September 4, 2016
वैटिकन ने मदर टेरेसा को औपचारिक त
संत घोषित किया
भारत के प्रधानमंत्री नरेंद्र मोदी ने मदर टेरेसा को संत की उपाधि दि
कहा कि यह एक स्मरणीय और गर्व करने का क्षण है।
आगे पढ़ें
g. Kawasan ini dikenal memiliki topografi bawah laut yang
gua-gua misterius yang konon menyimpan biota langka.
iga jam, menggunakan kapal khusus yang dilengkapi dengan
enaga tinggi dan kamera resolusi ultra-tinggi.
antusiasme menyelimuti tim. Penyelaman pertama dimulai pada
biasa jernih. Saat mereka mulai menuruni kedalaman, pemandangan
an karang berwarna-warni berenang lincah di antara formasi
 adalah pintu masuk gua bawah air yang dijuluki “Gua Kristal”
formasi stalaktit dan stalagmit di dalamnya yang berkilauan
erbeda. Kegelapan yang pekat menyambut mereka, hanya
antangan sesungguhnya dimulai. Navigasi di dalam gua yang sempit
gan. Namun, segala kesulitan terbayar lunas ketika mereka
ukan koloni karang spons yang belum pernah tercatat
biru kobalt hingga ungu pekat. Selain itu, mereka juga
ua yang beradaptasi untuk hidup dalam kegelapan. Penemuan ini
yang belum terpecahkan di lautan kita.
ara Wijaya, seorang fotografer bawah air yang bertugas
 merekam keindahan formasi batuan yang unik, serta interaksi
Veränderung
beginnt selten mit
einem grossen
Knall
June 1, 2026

----------------

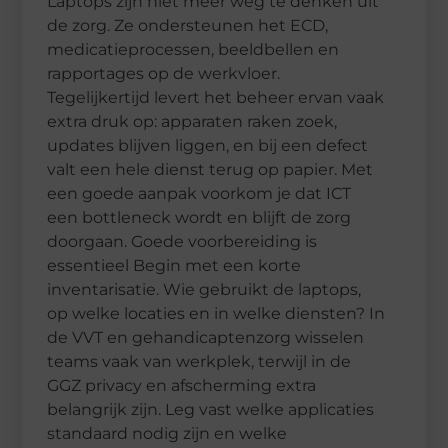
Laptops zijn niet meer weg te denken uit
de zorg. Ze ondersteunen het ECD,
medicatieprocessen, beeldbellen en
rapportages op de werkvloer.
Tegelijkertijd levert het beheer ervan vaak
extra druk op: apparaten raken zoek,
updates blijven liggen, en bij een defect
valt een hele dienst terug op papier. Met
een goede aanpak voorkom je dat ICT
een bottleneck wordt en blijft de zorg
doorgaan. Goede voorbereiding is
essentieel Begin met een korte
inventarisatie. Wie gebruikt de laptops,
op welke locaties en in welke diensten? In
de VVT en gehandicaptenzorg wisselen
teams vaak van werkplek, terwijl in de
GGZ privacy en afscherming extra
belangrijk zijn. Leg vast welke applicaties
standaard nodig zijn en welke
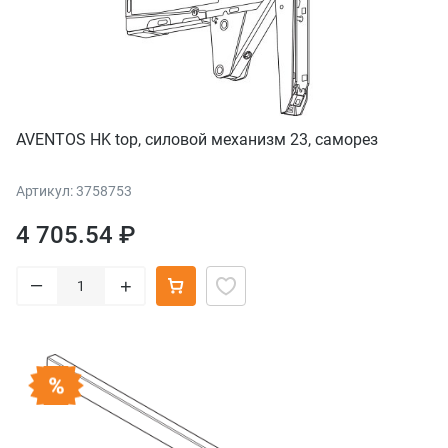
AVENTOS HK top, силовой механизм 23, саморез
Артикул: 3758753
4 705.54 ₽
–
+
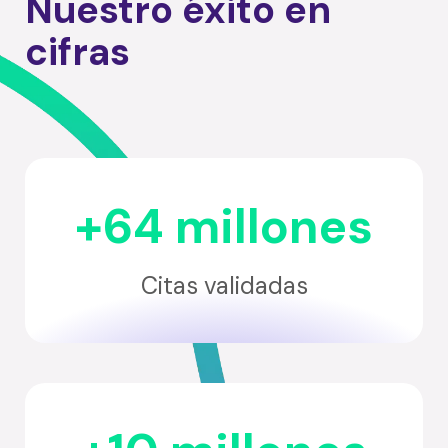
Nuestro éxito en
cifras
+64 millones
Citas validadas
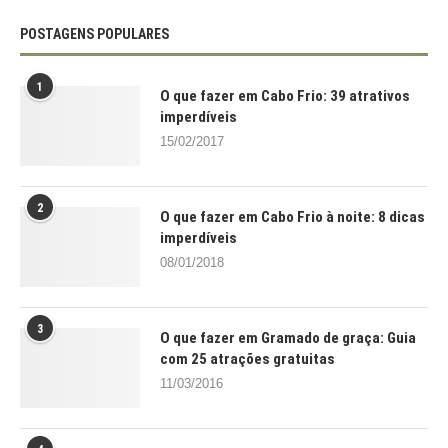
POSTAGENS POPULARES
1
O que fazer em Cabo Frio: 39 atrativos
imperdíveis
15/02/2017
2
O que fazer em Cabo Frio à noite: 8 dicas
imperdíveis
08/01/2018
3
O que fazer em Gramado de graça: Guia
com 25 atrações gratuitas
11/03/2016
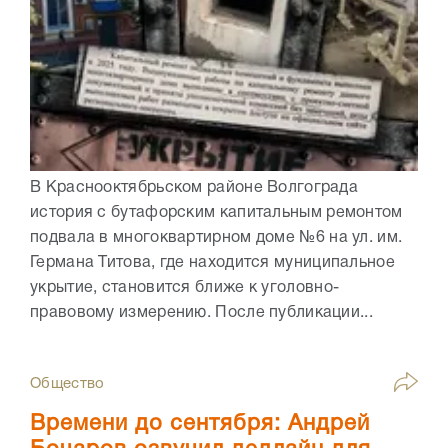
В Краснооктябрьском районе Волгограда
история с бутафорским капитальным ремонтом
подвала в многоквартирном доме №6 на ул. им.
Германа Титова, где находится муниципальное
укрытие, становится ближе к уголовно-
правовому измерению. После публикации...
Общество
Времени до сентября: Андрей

----------------

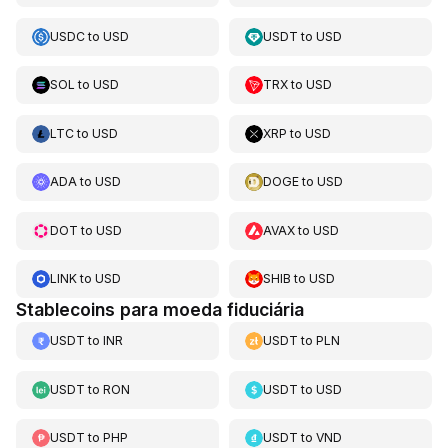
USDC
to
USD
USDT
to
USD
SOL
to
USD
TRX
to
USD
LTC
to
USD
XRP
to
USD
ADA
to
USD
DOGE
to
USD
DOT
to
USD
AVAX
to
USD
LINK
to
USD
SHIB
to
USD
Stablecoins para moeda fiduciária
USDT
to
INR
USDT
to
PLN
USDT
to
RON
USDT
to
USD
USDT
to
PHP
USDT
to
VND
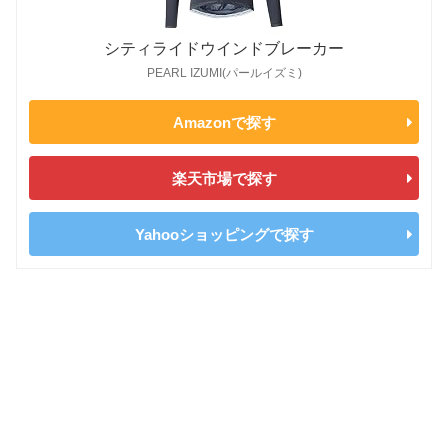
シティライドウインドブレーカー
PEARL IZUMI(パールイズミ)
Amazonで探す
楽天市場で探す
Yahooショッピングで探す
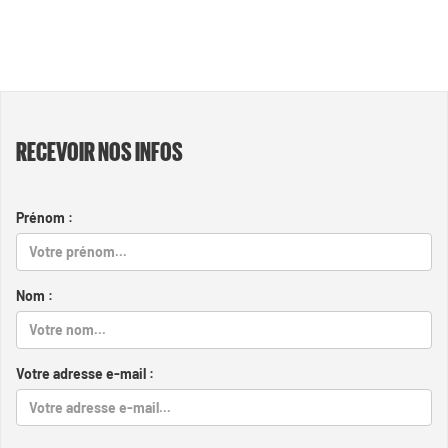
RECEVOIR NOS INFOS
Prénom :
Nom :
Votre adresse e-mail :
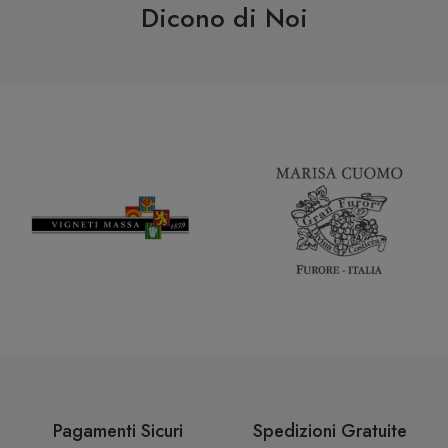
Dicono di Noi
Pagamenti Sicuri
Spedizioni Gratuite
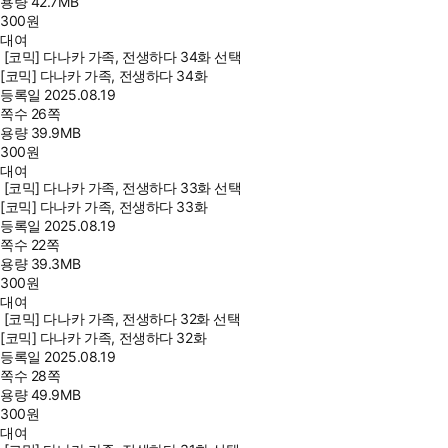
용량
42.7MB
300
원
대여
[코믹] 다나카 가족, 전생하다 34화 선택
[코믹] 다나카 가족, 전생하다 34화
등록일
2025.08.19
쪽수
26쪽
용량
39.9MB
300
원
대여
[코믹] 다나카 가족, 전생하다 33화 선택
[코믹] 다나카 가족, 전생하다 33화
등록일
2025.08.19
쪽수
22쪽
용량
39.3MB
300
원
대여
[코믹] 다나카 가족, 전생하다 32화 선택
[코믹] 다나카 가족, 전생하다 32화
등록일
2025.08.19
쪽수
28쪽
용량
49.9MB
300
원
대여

----------------

PROBLEM:
Rewrite the lines of the items from the line with "September 4, 2016" up to and including the line with "enaga tinggi dan" as a JSON list of strings, one string per line, leaving out blank lines.

PROBLEM SOLUTION:
[
  "September 4, 2016",
  "वैटिकन ने मदर टेरेसा को औपचारिक त",
  "संत घोषित किया",
  "भारत के प्रधानमंत्री नरेंद्र मोदी ने मदर टेरेसा को संत की उपाधि दि",
  "कहा कि यह एक स्मरणीय और गर्व करने का क्षण है।",
  "आगे पढ़ें",
  "g. Kawasan ini dikenal memiliki topografi bawah laut yang",
  "gua-gua misterius yang konon menyimpan biota langka.",
  "iga jam, menggunakan kapal khusus yang dilengkapi dengan",
  "enaga tinggi dan kamera resolusi ultra-tinggi."
]